· Case Studies · 4 min read
Accelerating Scientific Breakthroughs at an AI-Biotech Scale-up

Dyno Therapeutics, a pioneer in AI-driven gene therapy, faced a critical scaling challenge that threatened to slow its innovation. As the company grew, its brilliant teams—spanning machine learning, data science, and biology—were trapped in functional silos. Handoffs were slow, coordination was complex, and rigid plans were out-of-sync with the reality of R&D.
We worked with Dyno’s leadership to replace this “mechanical agility” with a lightweight, outcome-driven operating system. By reorganizing into cross-functional teams focused on clear product goals, we eliminated friction and aligned the entire company—from the lab to the executive team—around a shared mission.
The result? Faster innovation loops, reduced coordination drag, and a resilient structure that scales with complexity, not against it.
The Challenge: When Silos and Handoffs Slow Down Science
Dyno Therapeutics operates at the cutting edge of biotech, using AI to design new gene therapies. As the company scaled, it hit a common, expensive problem: its organizational structure couldn’t keep up with its mission.
Functional Silos: Brilliant teams in the lab (Biology), in data science, and in machine learning (ML) worked separately. This created painful handoffs, misaligned incentives, and slowed down the innovation cycle.
Rigid Plans vs. R&D Reality: Traditional project management (like Gantt charts) and “mechanical” agile ceremonies were failing. Plans were obsolete almost immediately in the face of rapid scientific discovery and uncertainty.
“Process Theater”: The teams were doing agile ceremonies, but they weren’t being agile. The system lacked true feedback loops and wasn’t creating strategic adaptability. This coordination drag was a direct threat to the company’s ability to innovate.
The Solution: A Pragmatic Operating System for Hybrid Teams
Working directly with Dyno’s founders and leadership, we designed and implemented a lightweight operating system focused on outcomes, not just process.
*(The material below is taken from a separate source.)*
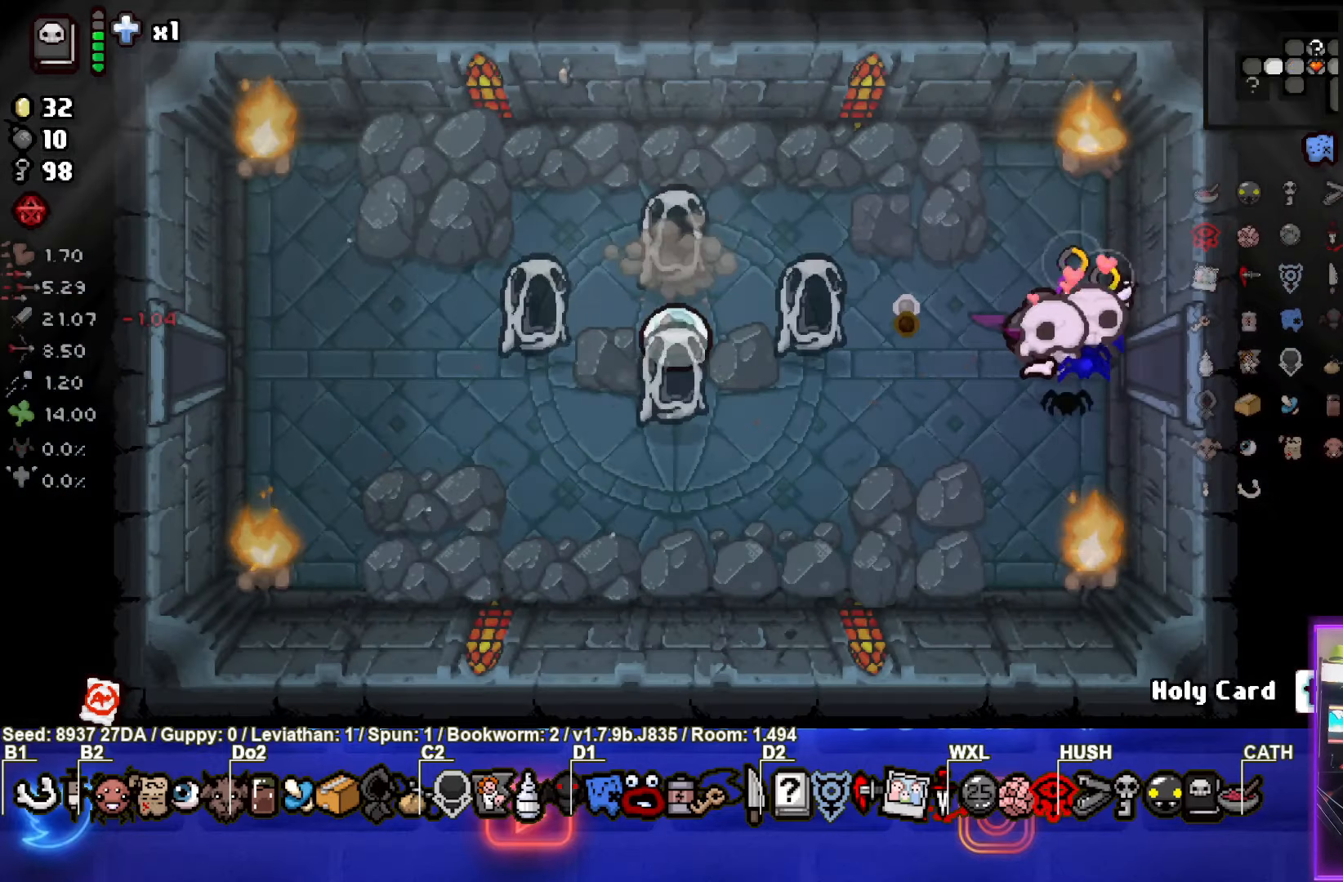
{"buttons": [], "left_stick": "up-right", "events": [[50, "left_stick", "left"], [283, "SQUARE", "up"], [383, "left_stick", "up-right"]]}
This went far beyond textbook Scrum or OKR implementation.
Reorganized Around Outcomes, Not Functions: We dissolved the rigid functional silos. We redesigned the organization into small, cross-functional teams that combined lab scientists, ML engineers, and data scientists, all aimed at a single, shared “Product Goal.”
Aligned Strategy with Execution: We helped the leadership team level up its OKR cycle, moving it from a “to-do list” to a true strategic tool. We created a clear connection between the company’s highest-level objectives and the daily work of the agile teams, ensuring (and proving) that every experiment was driving the mission forward.
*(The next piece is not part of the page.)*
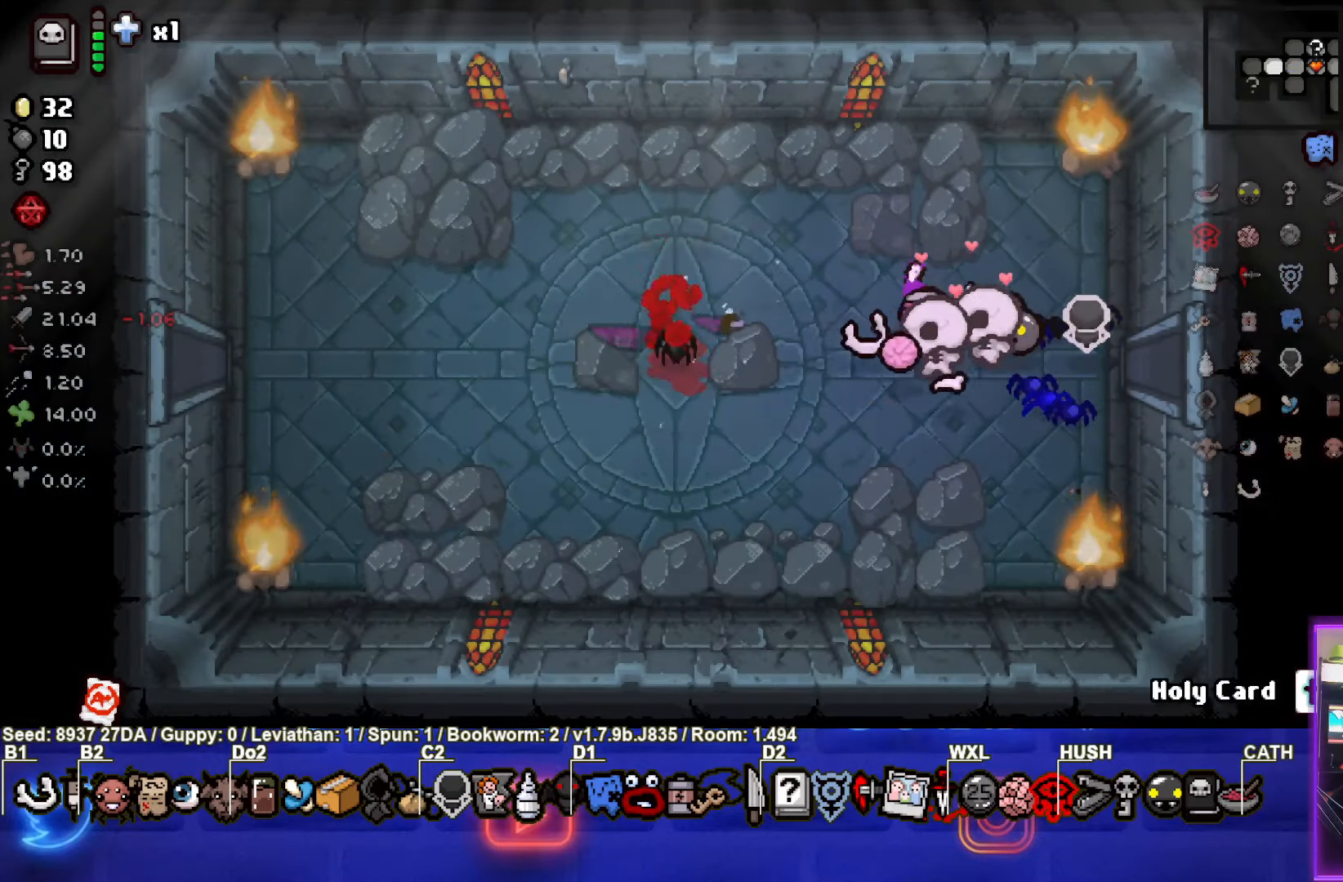
{"buttons": [], "left_stick": "up-left", "events": [[83, "left_stick", "up-left"]]}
Installed an “Empirical” Engine: We replaced the “process theater” with a simple, powerful engine for learning. By focusing on real feedback loops, teams could inspect and adapt based on what they were discovering in the lab and in the data, not just based on a pre-defined plan.
Scaled Agility to the Entire Business: We applied this same outcome-oriented, cross-functional logic to the entire company, including G&A and the executive team, treating the organization itself as a product that could be continuously improved.
The Results: Faster Innovation and a Structure That Scales
By fixing the underlying operating system, Dyno Therapeutics unlocked its teams’ full potential and created a structure that could handle massive complexity.
A Resilient, Scalable Organization: Dyno is now able to scale its complexity and its headcount without collapsing under coordination overhead. The company has a proven, lightweight operating system that allows it to adapt and pivot as fast as its science discovers new opportunities.
Faster, More Effective Innovation: By removing handoffs and aligning teams around a single goal, innovation loops accelerated. Teams could move from hypothesis to experiment to learning in a fraction of the time.
Dramatically Reduced Coordination Drag: Transparency increased across the organization. The new structure eliminated the friction, alignment issues, and rework that stemmed from the old silos.
Empowered, “T-Shaped” Teams: The new model fostered a culture of shared ownership. Scientists, engineers, and data experts began to learn from each other and broaden their skills, feeling more engagement and a clearer sense of purpose.